▶ _Exercise requirements_
Please swap every "Seinäjoki" in the material below for "Vaasa", leaving everything else unchanged, and repeat the text without the pictures.

Dataset records:
◇ ◇ ◇ ◇

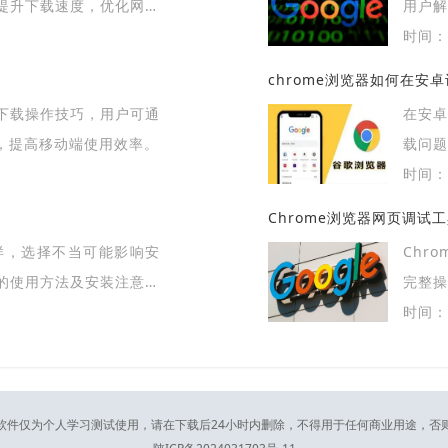
提升下载速度，优化网络
用户解
源。
时间：2
chrome浏览器如何在安
下载操作技巧，用户可通
在安卓
，提高移动端使用效率。
载问题
时间：2
Chrome浏览器网页调试
多样，选择不当可能影响安
Chr
的使用方法及安装注意事
完整
，提高浏览器使用效率。
者功能
时间：2
软件仅为个人学习测试使用，请在下载后24小时内删除，不得用于任何商业用途，否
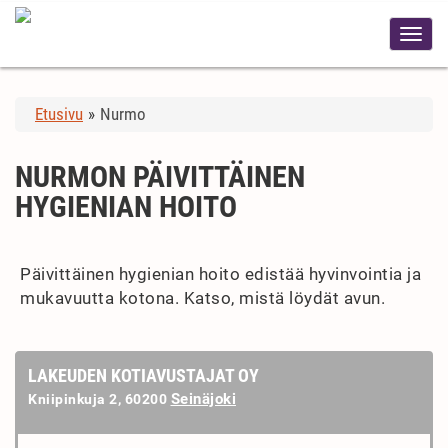
Etusivu
»
Nurmo
NURMON PÄIVITTÄINEN
HYGIENIAN HOITO
Päivittäinen hygienian hoito edistää hyvinvointia ja
mukavuutta kotona. Katso, mistä löydät avun.
LAKEUDEN KOTIAVUSTAJAT OY
Seinäjoki
Kniipinkuja 2, 60200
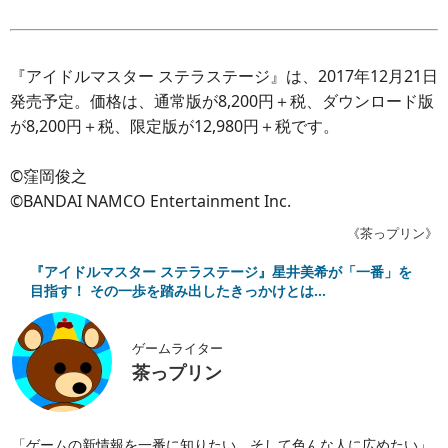
『アイドルマスター ステラステージ』は、2017年12月21日
発売予定。価格は、通常版が8,200円＋税、ダウンロード版
が8,200円＋税、限定版が12,980円＋税です。
©窪岡俊之
©BANDAI NAMCO Entertainment Inc.
《茶っプリン》
『アイドルマスター ステラステージ』星井美希が「一番」を
目指す！ その一歩を踏み出したきっかけとは…
ゲームライター
茶っプリン
「ゲームの新情報を一番に知りたい、そして色んな人に広めたい」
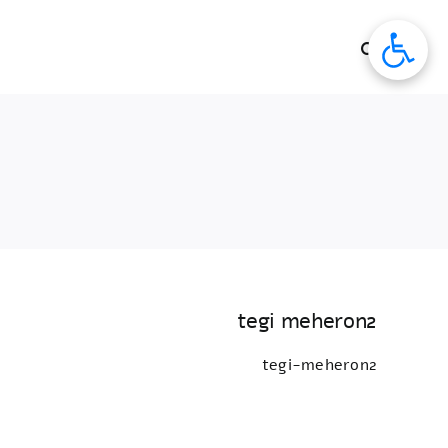
לג
תוכן
tegi meheron2
tegi-meheron2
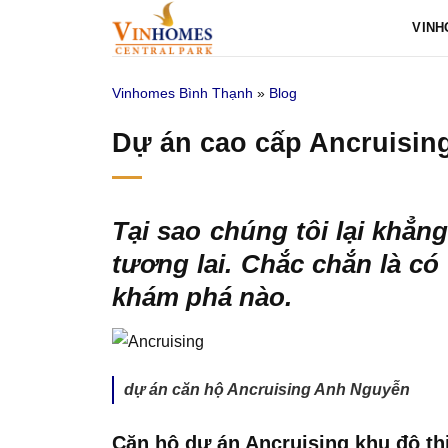
Bỏ
VINH
qua
nội
Vinhomes Bình Thạnh
»
Blog
dung
Dự án cao cấp Ancruisin
Tại sao chúng tôi lại khẳn
tương lai. Chắc chắn là co
khám phá nào.
dự án căn hộ Ancruising Anh Nguyễn
Căn hộ dự án Ancruising khu đô thị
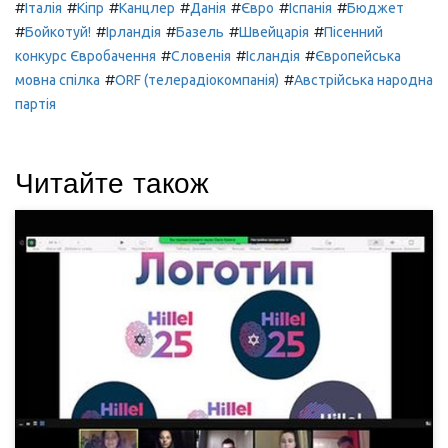
#
#
#
#
#
#
#
Італія
Кіпр
Канцлер
Данія
Євро
Іспанія
Бюджет
#
#
#
#
#
Бойкотуй!
Ірландія
Базель
Швейцарія
Пісенний
#
#
#
конкурс Євробачення
Словенія
Ісландія
Європейська
#
#
мовна спілка
ORF (телерадіокомпанія)
Австрійська народна
партія
Читайте також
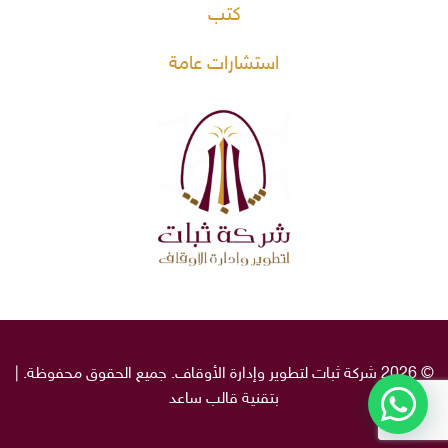
كتب
استشارات عامة
© 2026 شركة ثبات لتطوير وإدارة الأوقاف. جميع الحقوق محفوظة. |
بتقنية قالب
ساعد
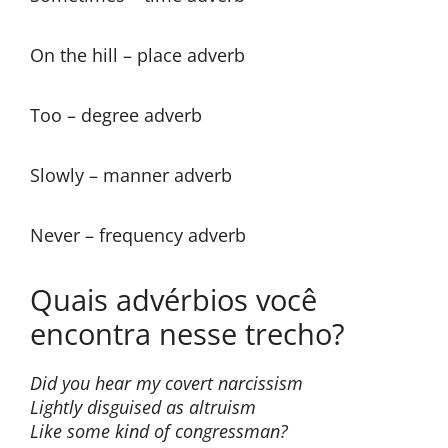
On the hill – place adverb
Too – degree adverb
Slowly – manner adverb
Never – frequency adverb
Quais advérbios você
encontra nesse trecho?
Did you hear my covert narcissism
Lightly disguised as altruism
Like some kind of congressman?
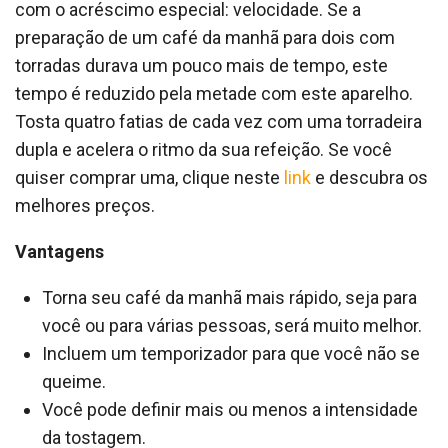
com o acréscimo especial: velocidade. Se a
preparação de um café da manhã para dois com
torradas durava um pouco mais de tempo, este
tempo é reduzido pela metade com este aparelho.
Tosta quatro fatias de cada vez com uma torradeira
dupla e acelera o ritmo da sua refeição. Se você
quiser comprar uma, clique neste
link
e descubra os
melhores preços.
Vantagens
Torna seu café da manhã mais rápido, seja para
você ou para várias pessoas, será muito melhor.
Incluem um temporizador para que você não se
queime.
Você pode definir mais ou menos a intensidade
da tostagem.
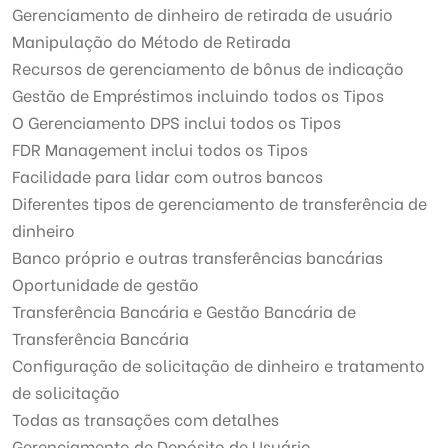
Gerenciamento de dinheiro de retirada de usuário
Manipulação do Método de Retirada
Recursos de gerenciamento de bônus de indicação
Gestão de Empréstimos incluindo todos os Tipos
O Gerenciamento DPS inclui todos os Tipos
FDR Management inclui todos os Tipos
Facilidade para lidar com outros bancos
Diferentes tipos de gerenciamento de transferência de
dinheiro
Banco próprio e outras transferências bancárias
Oportunidade de gestão
Transferência Bancária e Gestão Bancária de
Transferência Bancária
Configuração de solicitação de dinheiro e tratamento
de solicitação
Todas as transações com detalhes
Gerenciamento de Depósito de Usuário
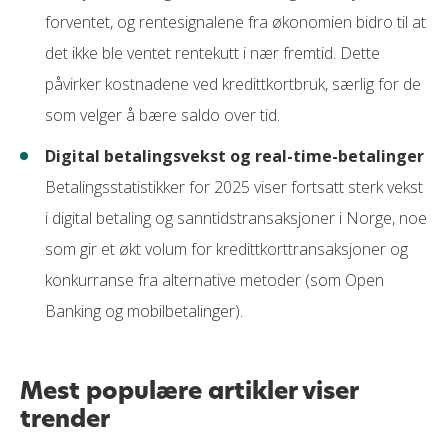
forventet, og rentesignalene fra økonomien bidro til at
det ikke ble ventet rente­kutt i nær fremtid. Dette
påvirker kostnadene ved kredittkortbruk, særlig for de
som velger å bære saldo over tid.
Digital betalingsvekst og real-time-betalinger
Betalingsstatistikker for 2025 viser fortsatt sterk vekst
i digital betaling og sanntidstransaksjoner i Norge, noe
som gir et økt volum for kredittkorttransaksjoner og
konkurranse fra alternative metoder (som Open
Banking og mobilbetalinger).
Mest populære artikler viser
trender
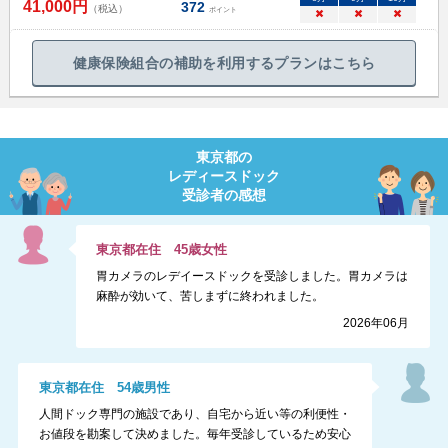
41,000
円
372
（税込）
ポイント
×
×
×
健康保険組合の補助を利用するプランはこちら
東京都
の
レディースドック
受診者の感想
東京都
在住
45
歳
女性
胃カメラのレデイースドックを受診しました。胃カメラは
麻酔が効いて、苦しまずに終われました。
2026年06月
東京都
在住
54
歳
男性
人間ドック専門の施設であり、自宅から近い等の利便性・
お値段を勘案して決めました。毎年受診しているため安心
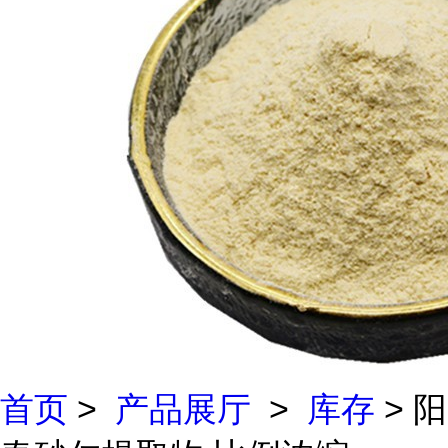
首页
>
产品展厅
>
库存
> 阳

◇ ◇ ◇ ◇

▶ _Answer area_
提升下载速度，优化网络
用户解
源。
时间：2
chrome浏览器如何在安
下载操作技巧，用户可通
在安卓
，提高移动端使用效率。
载问题
时间：2
Chrome浏览器网页调试
多样，选择不当可能影响安
Chr
的使用方法及安装注意事
完整
，提高浏览器使用效率。
者功能
时间：2
软件仅为个人学习测试使用，请在下载后24小时内删除，不得用于任何商业用途，否
Etusivu
»
Nurmo
NURMON PÄIVITTÄINEN
HYGIENIAN HOITO
Päivittäinen hygienian hoito edistää hyvinvointia ja
mukavuutta kotona. Katso, mistä löydät avun.
LAKEUDEN KOTIAVUSTAJAT OY
Vaasa
Kniipinkuja 2, 60200
『アイドルマスター ステラステージ』は、2017年12月21日
発売予定。価格は、通常版が8,200円＋税、ダウンロード版
が8,200円＋税、限定版が12,980円＋税です。
©窪岡俊之
©BANDAI NAMCO Entertainment Inc.
《茶っプリン》
『アイドルマスター ステラステージ』星井美希が「一番」を
目指す！ その一歩を踏み出したきっかけとは…
ゲームライター
茶っプリン
「ゲームの新情報を一番に知りたい、そして色んな人に広めたい」
לג
תוכן
tegi meheron2
tegi-meheron2
Bỏ
VINH
qua
nội
Vinhomes Bình Thạnh
»
Blog
dung
Dự án cao cấp Ancruisin
Tại sao chúng tôi lại khẳn
tương lai. Chắc chắn là co
khám phá nào.
dự án căn hộ Ancruising Anh Nguyễn
Căn hộ dự án Ancruising khu đô thị
#
#
#
#
#
#
#
Італія
Кіпр
Канцлер
Данія
Євро
Іспанія
Бюджет
#
#
#
#
#
Бойкотуй!
Ірландія
Базель
Швейцарія
Пісенний
#
#
#
конкурс Євробачення
Словенія
Ісландія
Європейська
#
#
мовна спілка
ORF (телерадіокомпанія)
Австрійська народна
партія
Читайте також
كتب
استشارات عامة
© 2026 شركة ثبات لتطوير وإدارة الأوقاف. جميع الحقوق محفوظة. |
بتقنية قالب
ساعد
On the hill – place adverb
Too – degree adverb
Slowly – manner adverb
Never – frequency adverb
Quais advérbios você
encontra nesse trecho?
Did you hear my covert narcissism
Lightly disguised as altruism
Like some kind of congressman?
com o acréscimo especial: velocidade. Se a
preparação de um café da manhã para dois com
torradas durava um pouco mais de tempo, este
tempo é reduzido pela metade com este aparelho.
Tosta quatro fatias de cada vez com uma torradeira
dupla e acelera o ritmo da sua refeição. Se você
quiser comprar uma, clique neste
link
e descubra os
melhores preços.
Vantagens
Torna seu café da manhã mais rápido, seja para
você ou para várias pessoas, será muito melhor.
Incluem um temporizador para que você não se
queime.
Você pode definir mais ou menos a intensidade
da tostagem.
Gerenciamento de dinheiro de retirada de usuário
Manipulação do Método de Retirada
Recursos de gerenciamento de bônus de indicação
Gestão de Empréstimos incluindo todos os Tipos
O Gerenciamento DPS inclui todos os Tipos
FDR Management inclui todos os Tipos
Facilidade para lidar com outros bancos
Diferentes tipos de gerenciamento de transferência de
dinheiro
Banco próprio e outras transferências bancárias
Oportunidade de gestão
Transferência Bancária e Gestão Bancária de
Transferência Bancária
Configuração de solicitação de dinheiro e tratamento
de solicitação
Todas as transações com detalhes
Gerenciamento de Depósito de Usuário
forventet, og rentesignalene fra økonomien bidro til at
det ikke ble ventet rente­kutt i nær fremtid. Dette
påvirker kostnadene ved kredittkortbruk, særlig for de
som velger å bære saldo over tid.
Digital betalingsvekst og real-time-betalinger
Betalingsstatistikker for 2025 viser fortsatt sterk vekst
i digital betaling og sanntidstransaksjoner i Norge, noe
som gir et økt volum for kredittkorttransaksjoner og
konkurranse fra alternative metoder (som Open
Banking og mobilbetalinger).
Mest populære artikler viser
trender
41,000
円
372
（税込）
ポイント
×
×
×
健康保険組合の補助を利用するプランはこちら
東京都
の
レディースドック
受診者の感想
東京都
在住
45
歳
女性
胃カメラのレデイースドックを受診しました。胃カメラは
麻酔が効いて、苦しまずに終われました。
2026年06月
東京都
在住
54
歳
男性
人間ドック専門の施設であり、自宅から近い等の利便性・
お値段を勘案して決めました。毎年受診しているため安心
首页
>
产品展厅
>
库存
> 阳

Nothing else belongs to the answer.